UN-Klimachef Simon Stiell mahnt schnellere Fortschritte bei erneuerbaren Energien an. Er verweist auf die Auswirkungen geopolitischer Konflikte auf die Preise fossiler Brennstoffe und die globale Wirtschaft als Grund, die Energiewende zu beschleunigen. Die jüngsten Preisschübe bei Energie haben zudem die politische Aufmerksamkeit auf erneuerbare Quellen gelenkt, um größere Unabhängigkeit zu erreichen.

Die Internationale Energieagentur (IEA) warnt vor Risiken, die mit den Lieferketten fossiler Brennstoffe verbunden sind. Diese Verwundbarkeiten treten immer deutlicher zutage, da globale Spannungen die Abhängigkeit der Wirtschaft von Öl und Gas offenlegen.
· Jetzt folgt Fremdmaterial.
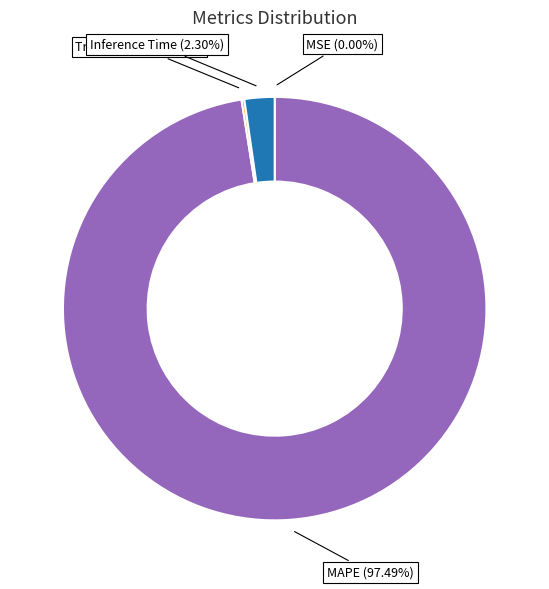

To the nearest percent, what is the difference between the largest and smallest slice percentages?

97%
Verhandler arbeiten nun daran, Energiesicherheit und Klimaziele unter einen Hut zu bringen. Die Gespräche in Bonn werden die Agenda für den Gipfel 2026 in der Türkei prägen. Die Länder müssen sowohl wirtschaftliche Realitäten als auch die dringende Notwendigkeit berücksichtigen, die Emissionen zu senken.